Paradoxically, Las Vegas has become more and more of a draw for nature lovers, bikers, and rock climbers (even Alex Honnold, the first to free solo a route in Yosemite’s El Capitan, lives here for the rock climbing). The most famous area for this is the nearly 200,000-acre Red Rock Canyon National Conservation Area, where the non-hiking-inclined can drive the easy 12-mile loop, and hikers can pick one of the many marked trails of every level to see spectacular views and pictographs from Indigenous communities dating back thousands of years. The drive there is an easy 20-mile shot west from the Strip, making it a perfect day trip.

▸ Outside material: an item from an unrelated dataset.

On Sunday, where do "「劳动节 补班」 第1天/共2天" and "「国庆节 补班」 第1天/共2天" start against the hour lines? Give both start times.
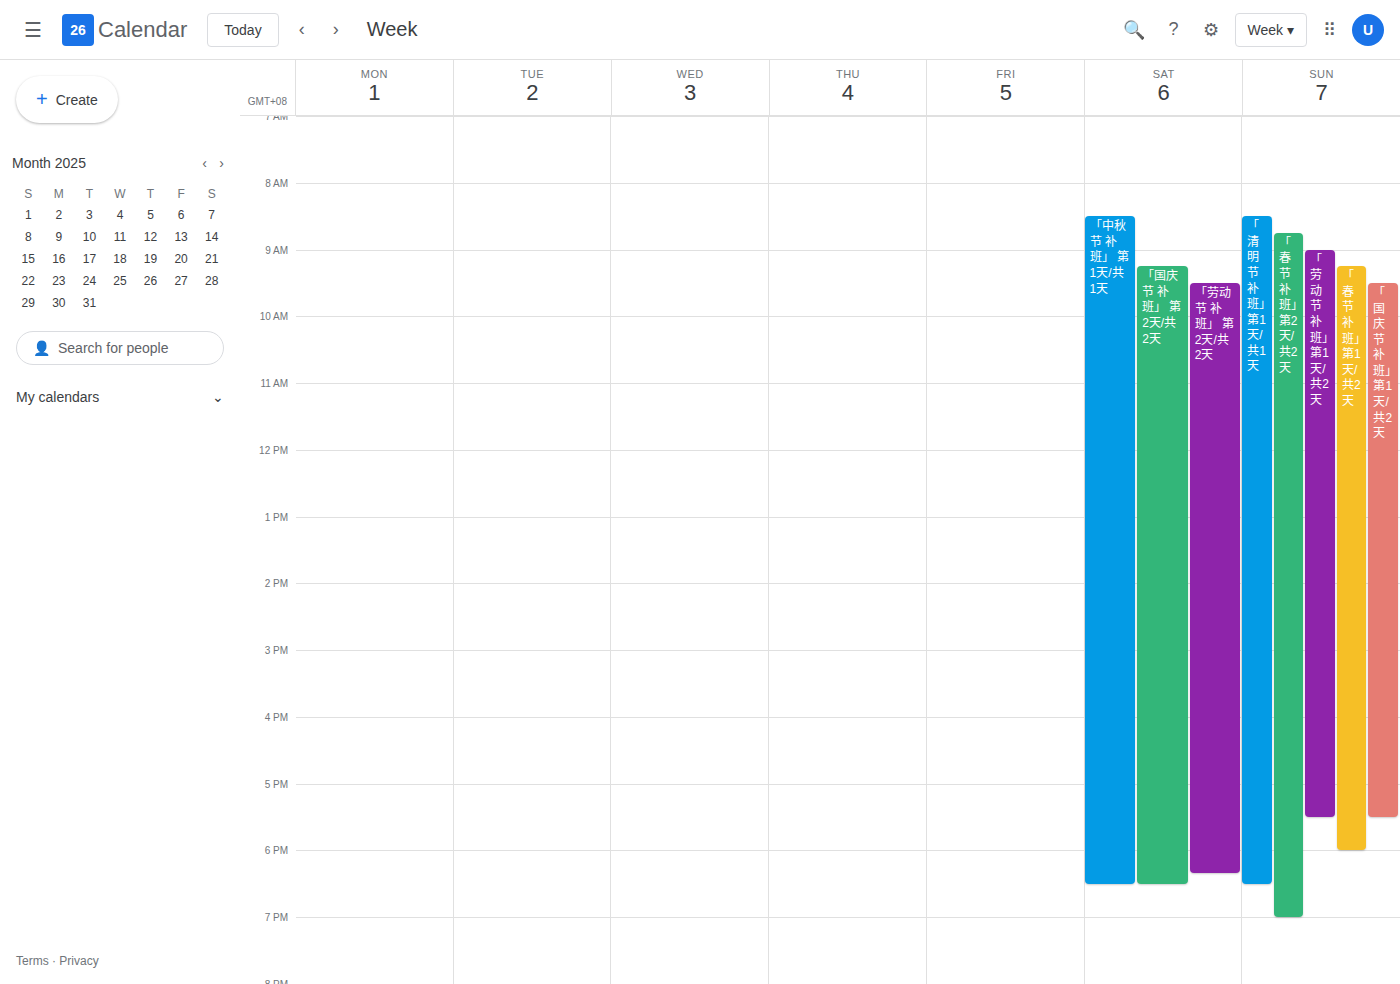
"「劳动节 补班」 第1天/共2天": 9:00 AM, exactly on the 9 AM line. "「国庆节 补班」 第1天/共2天": 9:30 AM, halfway between the 9 AM and 10 AM lines.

Make time for some of the city’s classic sights, like the solar-powered Welcome to Fabulous Las Vegas sign. Fun fact: Betty Willis, who designed the sign that was placed there in 1959, gave her design to the city as a gift. There’s no copyright, so anyone can reproduce it for any reason—which is why its image is omnipresent. Make your way to the High Roller, which was the highest observation wheel in the world when it was finished in 2014. Its slow-moving, fully enclosed glass cabins fit 25 people, and this being Vegas, you can book one with an open bar. You’ll travel up to 550 feet in the air for an incredible view of the entire Las Vegas Valley.